Thursday, November 8, 2012
Greece and the euro: Toil and trouble
November 10, 2012
Greece’s fragile coalition government only narrowly averted disaster on November 7th when it won parliamentary approval for a drastic new austerity package. The package scraped through with 153 votes to 128 in the 300-member house.
Antonis Samaras, the prime minister, made the best of it, saying that “Greece has turned a page.” Meanwhile furious anti-austerity protesters outside parliament hurled stones and Molotov cocktails at police in what has become a grim ritual.

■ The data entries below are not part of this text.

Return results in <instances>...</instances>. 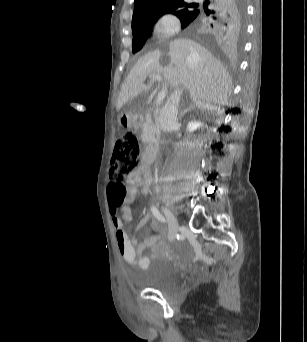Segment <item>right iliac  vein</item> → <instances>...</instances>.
Instances as JSON below:
<instances>
[{"label": "right iliac vein", "mask_w": 307, "mask_h": 342, "mask_svg": "<svg viewBox=\"0 0 307 342\" xmlns=\"http://www.w3.org/2000/svg\"><path fill=\"white\" fill-rule=\"evenodd\" d=\"M163 210L168 220V230H169L168 237L170 240H173L175 239L178 233L179 223L176 217L174 216V214L166 206H164Z\"/></svg>", "instance_id": "63e3f726"}]
</instances>
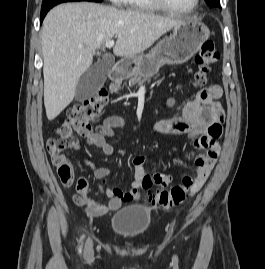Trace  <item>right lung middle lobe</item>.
Here are the masks:
<instances>
[{
    "instance_id": "1",
    "label": "right lung middle lobe",
    "mask_w": 265,
    "mask_h": 269,
    "mask_svg": "<svg viewBox=\"0 0 265 269\" xmlns=\"http://www.w3.org/2000/svg\"><path fill=\"white\" fill-rule=\"evenodd\" d=\"M94 2H102L103 0H92Z\"/></svg>"
}]
</instances>
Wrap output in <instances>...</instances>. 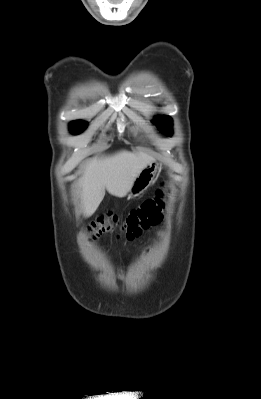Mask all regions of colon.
I'll return each instance as SVG.
<instances>
[{
	"label": "colon",
	"instance_id": "1",
	"mask_svg": "<svg viewBox=\"0 0 261 399\" xmlns=\"http://www.w3.org/2000/svg\"><path fill=\"white\" fill-rule=\"evenodd\" d=\"M166 199V190L161 187L153 197L133 208L123 219L112 213L100 216L88 225L86 234L90 240L106 233L133 240L144 230L157 226L161 222Z\"/></svg>",
	"mask_w": 261,
	"mask_h": 399
}]
</instances>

The debate over the latest austerity measures, the toughest yet, had turned angry even before lawmakers studied the 500-page “poly-law” before them. Presenting the four-year programme to parliament’s economics committee, Yannis Stournaras, the finance minister, fended off attacks from Syriza, the leftist opposition party, pointing out that if it were voted down Greece would lose a desperately needed €31.5 billion ($40 billion) slice of its bail-out funding, would default on its next debt repayment and would surely then make a disorderly exit from the euro.
Mr Stournaras had gradually given ground over four months of negotiations with the “troika” of the European Union, the European Central Bank and the IMF on the package to be implemented in 2013 and 2014. Greek proposals for cuts in government operating costs were rejected as unrealistic. So they were replaced by “permanent” spending reductions, code for slashing salaries and pensions.